**Assignment**: In the listing below, locate the line that contains "or end the beauty" and the line that contains "with one of those kisses". Restate word for word those two lines and every line between them, and nothing else.

**Supplied records**:

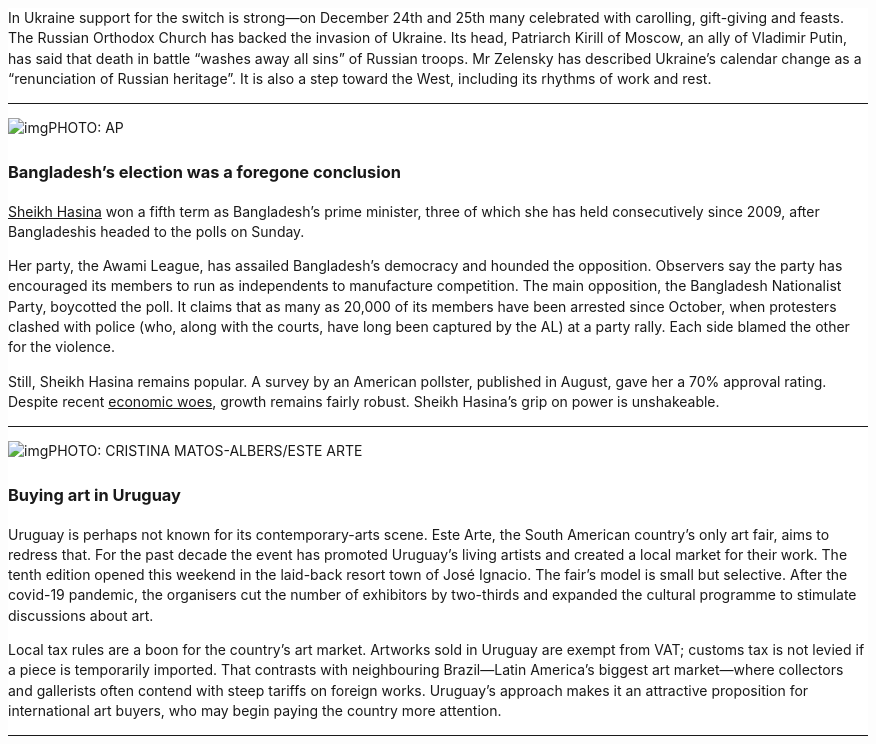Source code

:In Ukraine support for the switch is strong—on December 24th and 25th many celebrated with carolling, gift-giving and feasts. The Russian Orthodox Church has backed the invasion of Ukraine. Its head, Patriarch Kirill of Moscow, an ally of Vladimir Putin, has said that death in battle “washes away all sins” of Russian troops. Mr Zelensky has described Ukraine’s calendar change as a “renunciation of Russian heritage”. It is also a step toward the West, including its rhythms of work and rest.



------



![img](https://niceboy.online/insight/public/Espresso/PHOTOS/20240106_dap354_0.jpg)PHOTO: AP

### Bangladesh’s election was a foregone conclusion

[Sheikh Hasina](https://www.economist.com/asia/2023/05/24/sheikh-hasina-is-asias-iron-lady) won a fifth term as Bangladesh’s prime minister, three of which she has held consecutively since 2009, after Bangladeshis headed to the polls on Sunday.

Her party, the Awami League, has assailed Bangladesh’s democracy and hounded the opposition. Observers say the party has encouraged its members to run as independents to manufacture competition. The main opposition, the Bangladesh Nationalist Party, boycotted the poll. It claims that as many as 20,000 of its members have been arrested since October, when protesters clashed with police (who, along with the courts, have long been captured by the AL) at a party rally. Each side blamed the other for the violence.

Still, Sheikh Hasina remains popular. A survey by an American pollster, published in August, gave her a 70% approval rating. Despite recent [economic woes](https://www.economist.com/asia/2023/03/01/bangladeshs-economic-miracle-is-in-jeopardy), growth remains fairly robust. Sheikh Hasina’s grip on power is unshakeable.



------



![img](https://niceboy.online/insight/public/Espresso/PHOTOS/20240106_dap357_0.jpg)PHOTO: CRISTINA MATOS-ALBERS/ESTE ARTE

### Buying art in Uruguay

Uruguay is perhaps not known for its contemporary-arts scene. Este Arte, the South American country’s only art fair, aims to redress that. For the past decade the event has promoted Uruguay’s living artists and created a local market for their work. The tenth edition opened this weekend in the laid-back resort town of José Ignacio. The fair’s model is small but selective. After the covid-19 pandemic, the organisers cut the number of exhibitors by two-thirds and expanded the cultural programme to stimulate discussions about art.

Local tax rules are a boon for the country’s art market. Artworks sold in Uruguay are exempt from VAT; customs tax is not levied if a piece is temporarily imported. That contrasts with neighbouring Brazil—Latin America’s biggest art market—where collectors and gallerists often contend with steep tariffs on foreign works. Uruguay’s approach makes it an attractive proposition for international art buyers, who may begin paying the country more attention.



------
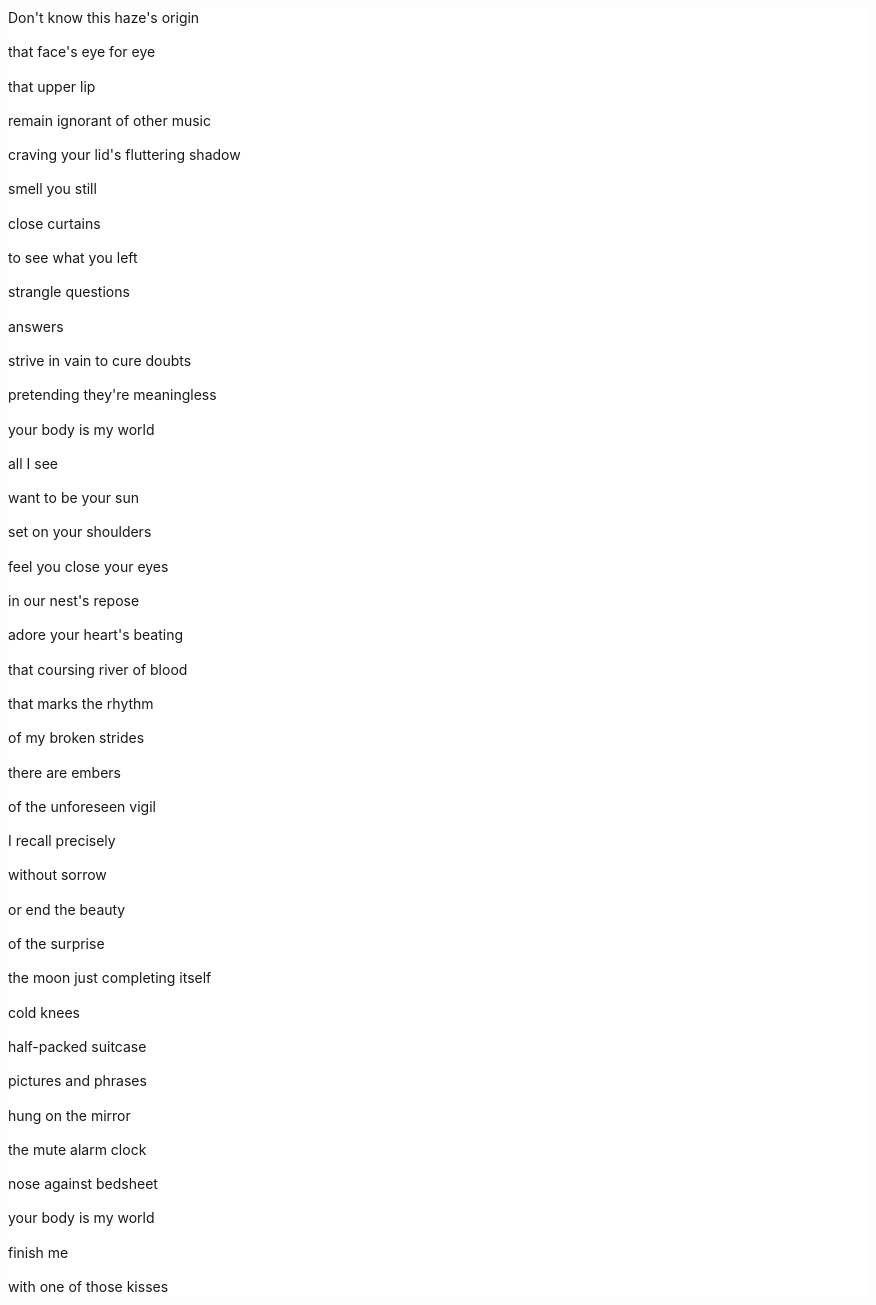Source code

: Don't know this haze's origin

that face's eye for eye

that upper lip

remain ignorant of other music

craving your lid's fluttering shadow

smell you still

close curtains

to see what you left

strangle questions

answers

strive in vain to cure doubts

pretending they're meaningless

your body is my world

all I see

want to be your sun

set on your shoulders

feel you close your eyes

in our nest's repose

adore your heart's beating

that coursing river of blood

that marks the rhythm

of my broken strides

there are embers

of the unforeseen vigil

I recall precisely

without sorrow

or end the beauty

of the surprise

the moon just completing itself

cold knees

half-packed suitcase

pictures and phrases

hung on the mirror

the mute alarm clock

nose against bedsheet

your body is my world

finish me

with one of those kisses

---

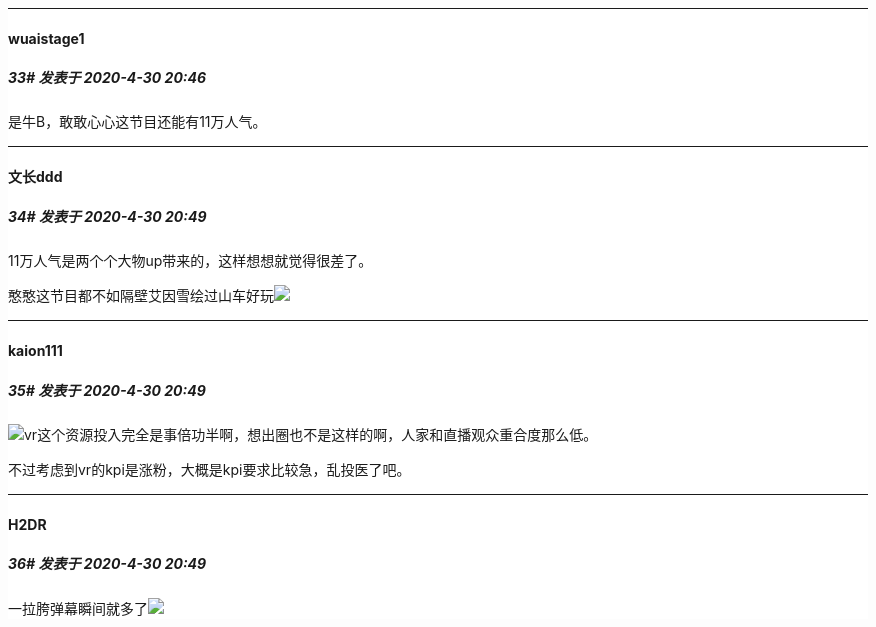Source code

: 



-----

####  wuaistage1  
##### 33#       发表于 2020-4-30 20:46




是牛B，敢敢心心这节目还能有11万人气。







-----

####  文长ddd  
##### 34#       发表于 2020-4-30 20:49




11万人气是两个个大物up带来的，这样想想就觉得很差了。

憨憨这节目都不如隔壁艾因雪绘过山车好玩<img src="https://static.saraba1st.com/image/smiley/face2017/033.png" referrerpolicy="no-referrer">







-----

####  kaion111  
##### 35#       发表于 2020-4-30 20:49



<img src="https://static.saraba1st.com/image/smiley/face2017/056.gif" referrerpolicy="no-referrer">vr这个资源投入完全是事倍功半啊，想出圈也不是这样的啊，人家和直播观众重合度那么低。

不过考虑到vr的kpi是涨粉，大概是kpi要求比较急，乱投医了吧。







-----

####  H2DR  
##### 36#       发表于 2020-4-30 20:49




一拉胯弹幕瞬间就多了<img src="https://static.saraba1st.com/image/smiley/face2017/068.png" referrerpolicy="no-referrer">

**Solution to this problem**:
or end the beauty

of the surprise

the moon just completing itself

cold knees

half-packed suitcase

pictures and phrases

hung on the mirror

the mute alarm clock

nose against bedsheet

your body is my world

finish me

with one of those kisses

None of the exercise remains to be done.